In its case, the S&P; closed Monday on the 700 mark representing a nearly 10% break below the 2002 low. (Again, this chart doesn’t include the March price action).
Looking ahead, the index faces major resistance spanning from 741 to 768, bracketing the November low and the 2002 trough.
Conversely, notable downside targets fall out as follows:
1. S&P; support around 680. The May, June and July 1996 peaks each fell within five points of this level.
2. S&P; support at 600. The January 1996 low held at 597, and the July 1996 low came in at 605.
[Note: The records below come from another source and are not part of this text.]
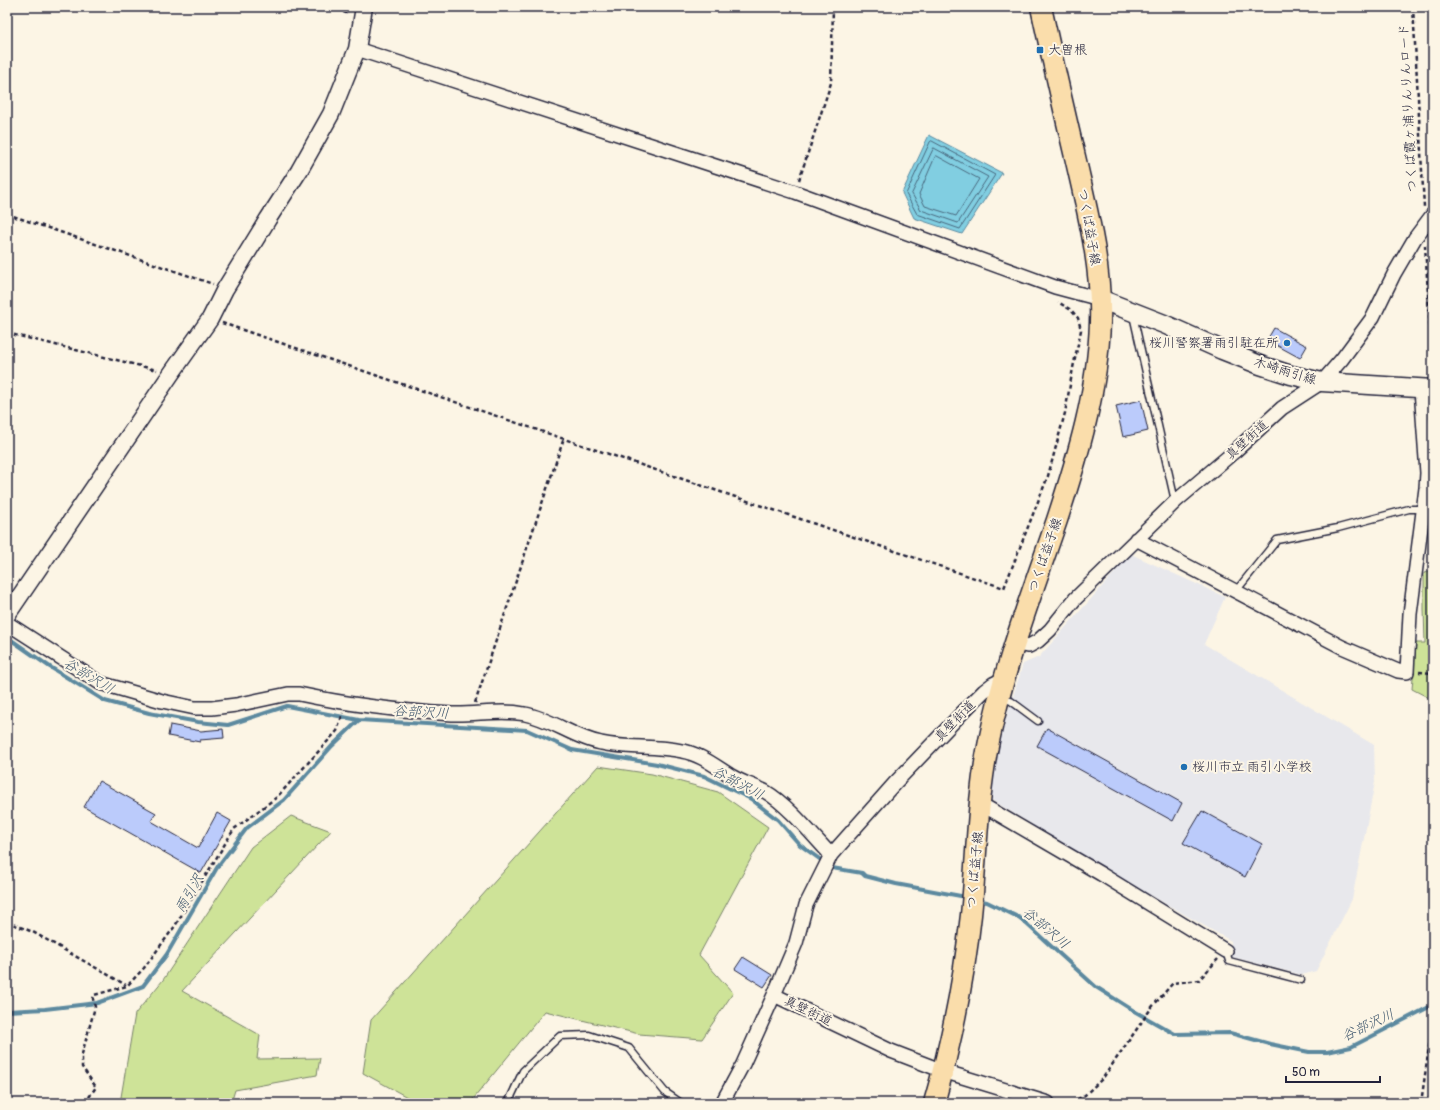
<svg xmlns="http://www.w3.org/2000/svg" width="1440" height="1110" font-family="Pangolin,'Klee One',sans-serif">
<rect width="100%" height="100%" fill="#fcf5e5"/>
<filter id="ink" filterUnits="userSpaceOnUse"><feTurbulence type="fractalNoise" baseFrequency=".025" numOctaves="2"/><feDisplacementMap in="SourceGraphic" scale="8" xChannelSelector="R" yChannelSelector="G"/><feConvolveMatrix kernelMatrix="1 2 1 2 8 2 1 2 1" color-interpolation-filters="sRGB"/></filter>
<g filter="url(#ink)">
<path fill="#e8e8ec" d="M1131,554L1225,597L1204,644L1374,745L1375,782L1352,899L1316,971L1302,975L1232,957L1231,941L1117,876L990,799L996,751L1023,664L1039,657Z"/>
<path fill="#cee398" stroke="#78826a" d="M1433,571V700L1412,689L1416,643H1425L1424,609V573Z
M598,766L652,774L718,792L768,827L699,955L733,993L702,1039L639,1034L545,1011L470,1103H418L363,1073L371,1020Z
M291,816L331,831L182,991L260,1035L257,1059L320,1058L317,1075L235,1090L231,1103H120L135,1014L163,980L251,847Z"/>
<path fill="#81cee1" stroke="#5b899f" d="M929,135L1002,173L962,234L914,218L902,193Z"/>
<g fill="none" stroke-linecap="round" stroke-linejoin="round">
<path stroke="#48677d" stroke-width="1" d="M932,141L995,175L960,229L917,214L906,194L930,142Z
M934,148L988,177L958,223L921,210L912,194Z
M937,156L979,179L956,216L925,206L919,194L935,157Z"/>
<path stroke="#5b899f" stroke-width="4" d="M7,637L50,667L105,701L149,713L198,722L228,725L287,706L359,720L527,730L572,750L657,764L704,776L751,799L778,820L800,845L832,868L862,873L865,876L896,884L966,897
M977,900L987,902L1020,918L1096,987L1134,1011L1175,1034L1230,1033L1270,1044L1309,1052H1327L1351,1047L1433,1005
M7,1011L45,1009L97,1003L143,986L167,954L218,866L247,828L284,800L332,746L359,720"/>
</g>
<path fill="#bbcbfb" stroke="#22223b" d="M1274,328L1307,346L1300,358L1267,340Z
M1141,400L1148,431L1123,437L1116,406Z
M170,725L201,731L223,729L224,738L200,740V742L168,736Z
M1047,728L1182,803L1173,821L1037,746Z
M99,781L156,813L151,821L198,848L217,813L231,821L201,873L84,807Z
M1202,811L1262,844L1245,877L1183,843Z
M743,957L772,975L764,987L735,969Z"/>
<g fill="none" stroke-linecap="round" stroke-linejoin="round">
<g stroke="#22223b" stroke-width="9">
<path id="service" d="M1133,315L1175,501
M1236,591L1277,540L1338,528L1409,509H1424
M1001,698L1011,701L1038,721
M1226,951L1229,961L1301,980
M508,1103L523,1071L560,1036L589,1035L629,1048L665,1092L681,1103"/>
</g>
<g stroke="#22223b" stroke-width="16">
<path id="minor" d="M357,49L795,192L1055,287L1100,299
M1136,539L1342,647L1398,671L1407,672L1410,614L1426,488L1427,473L1421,389
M7,623L100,683L162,701L195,708H212L236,705L288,694H299C350,705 401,711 452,714C476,715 501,709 525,714C552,719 574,738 601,743C627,749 655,745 682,751C701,754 716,767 733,777C743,783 755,786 766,792C787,804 814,837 831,855
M1015,644L1029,646L1038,641L1050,630L1075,599L1176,501L1235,451L1282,408L1322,382L1342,359L1373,317L1394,274L1415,238L1433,214
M981,804L1101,874L1226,951
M774,995L891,1051L943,1071L1048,1103
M722,1103L743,1064L774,995L796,943L806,905L831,855L894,784L963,712L984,691L993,684L1005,678"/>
</g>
<g stroke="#22223b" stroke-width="19">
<path id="tertiary" d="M7,615L171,374L210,319L225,289L268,219L299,171L331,114L357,49L364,7"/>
</g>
<g stroke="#22223b" stroke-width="21">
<path id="secondary" d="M1100,299L1164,324L1222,350L1260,365L1291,375L1322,382L1433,389"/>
</g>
<g stroke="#22223b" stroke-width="23">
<path id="primary" d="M934,1103C952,1041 964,979 971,915C977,857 977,798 989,741C1004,666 1032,593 1057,520C1078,456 1098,390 1100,322C1102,268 1088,214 1076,161C1064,110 1052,58 1041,7"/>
</g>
<path stroke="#22223b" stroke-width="2.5" stroke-dasharray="4 3" stroke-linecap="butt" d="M330,7L349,14
M1413,7L1424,207
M799,180L831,83L833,7
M7,214L213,284
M1425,245L1433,374
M222,323L1004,588L1048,476L1065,413L1073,368L1081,330L1078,318L1071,310L1058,302
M7,333L157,370
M1419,672L1433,673
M475,703L564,438
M7,922L33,932L126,985
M85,1103L96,1087L82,1067V1054L95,1007L93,999L94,995L127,986L144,968L175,926L234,829L277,797L337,731L343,713
M1071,1103L1085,1095L1103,1078L1152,1007L1173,983L1199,980L1218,959
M1421,1103L1433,1019"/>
<use href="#service" stroke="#fcf5e5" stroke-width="6"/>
<use href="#minor" stroke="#fcf5e5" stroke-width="13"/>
<use href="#tertiary" stroke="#fcf5e5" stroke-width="16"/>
<use href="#secondary" stroke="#fcf5e5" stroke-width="18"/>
<use href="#primary" stroke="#faddab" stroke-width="20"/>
</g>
</g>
<g fill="#1f6fb2" stroke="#fcf5e5" stroke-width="1.5">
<rect x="1036" y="46" width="8" height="8" rx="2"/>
<circle cx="1287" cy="343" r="4"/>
<circle cx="1184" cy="767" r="4"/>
</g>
<g text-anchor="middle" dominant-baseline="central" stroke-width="4" stroke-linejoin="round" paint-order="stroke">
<g font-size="13" fill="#22223b" stroke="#fcf5e5" text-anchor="start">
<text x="1048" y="50">大曽根</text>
<text x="1279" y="343" text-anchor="end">桜川警察署雨引駐在所</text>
<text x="1192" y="767">桜川市立 雨引小学校</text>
</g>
<g font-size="13" fill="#22223b" stroke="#fcf5e5">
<text transform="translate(1408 108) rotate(-93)">つくば霞ヶ浦りんりんロード</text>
<text transform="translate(1089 227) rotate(80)">つくば益子線</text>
<text transform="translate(1285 371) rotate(17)">木崎雨引線</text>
<text transform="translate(1247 440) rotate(-42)">真壁街道</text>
<text transform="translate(1045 555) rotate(-71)">つくば益子線</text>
<text transform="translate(955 721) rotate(-46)">真壁街道</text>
<text transform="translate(975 870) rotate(-85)">つくば益子線</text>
<text transform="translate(808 1011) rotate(26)">真壁街道</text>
</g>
<g font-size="14" font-style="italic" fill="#3e566d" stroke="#fcf5e5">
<text transform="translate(89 676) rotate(31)">谷部沢川</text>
<text transform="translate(421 712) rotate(3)">谷部沢川</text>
<text transform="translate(738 783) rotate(28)">谷部沢川</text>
<text transform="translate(189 893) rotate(-60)">雨引沢</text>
<text transform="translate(1046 928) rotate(40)">谷部沢川</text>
<text transform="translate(1368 1025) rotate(-25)">谷部沢川</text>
</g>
</g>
<rect width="1440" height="1110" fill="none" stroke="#fcf5e5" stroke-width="24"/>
<rect x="12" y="12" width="1416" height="1086" fill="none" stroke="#22223b" stroke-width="1.5" filter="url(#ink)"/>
<path d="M1286 1076v6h94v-6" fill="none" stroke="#22223b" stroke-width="2"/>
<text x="1292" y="1076" font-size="12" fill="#22223b" stroke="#fcf5e5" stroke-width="3" paint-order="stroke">50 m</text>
</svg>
Based on the current backdrop, an eventual retest of the S&P; 680 area looks increasingly likely.
There you have it. What this simply means is this. If a rally materializes, expect it to run into resistance at the 729 level; if that gets pierced, then watch out for the 741 level.
On the downside, support may kick in at around 680 and, if that is taken out, we may be looking at 600, which many forecasters have called to be the ultimate bottom.
Comments 5
Ulli,
Everyone keeps saying where the bottom will be, ever notice how they keep changing there minds. What they are really telling us if we listen to them is that they are just guessing like everyone else. I pay no attention to such nonsense. I look at the trend and the trend is down and I have been using bear ETFs (PSQ and SH) when the trend changes I will go back to mutual fund long positions such as my favorites: AMAGX AMANX HOTFX FUNDX, which are great in uptrends, but get whacked during downtrends. Right now the SMA 200 day m.a. (DMA line) is like going over a water fall so why would anybody in their right mind be buying any long investments at this time? It would be total insanity to catch that so called “Falling Knife”.
T.M.
TM,
So very true, yet millions of investors have no clue and will get burned even more as we’re sinking deeper into this bear market.
Ulli…
Ulli: In which case would you recommend inverse funds? Thanks for your time.
I might do some bottom fishing if the market declines 80% like it did after it peaked out in 1929
I don’t have a recommedation. If you are an aggressive investor, you can play the short side with SH. If you do, work with a 7% trailing sell stop in case a bear market rally materializes.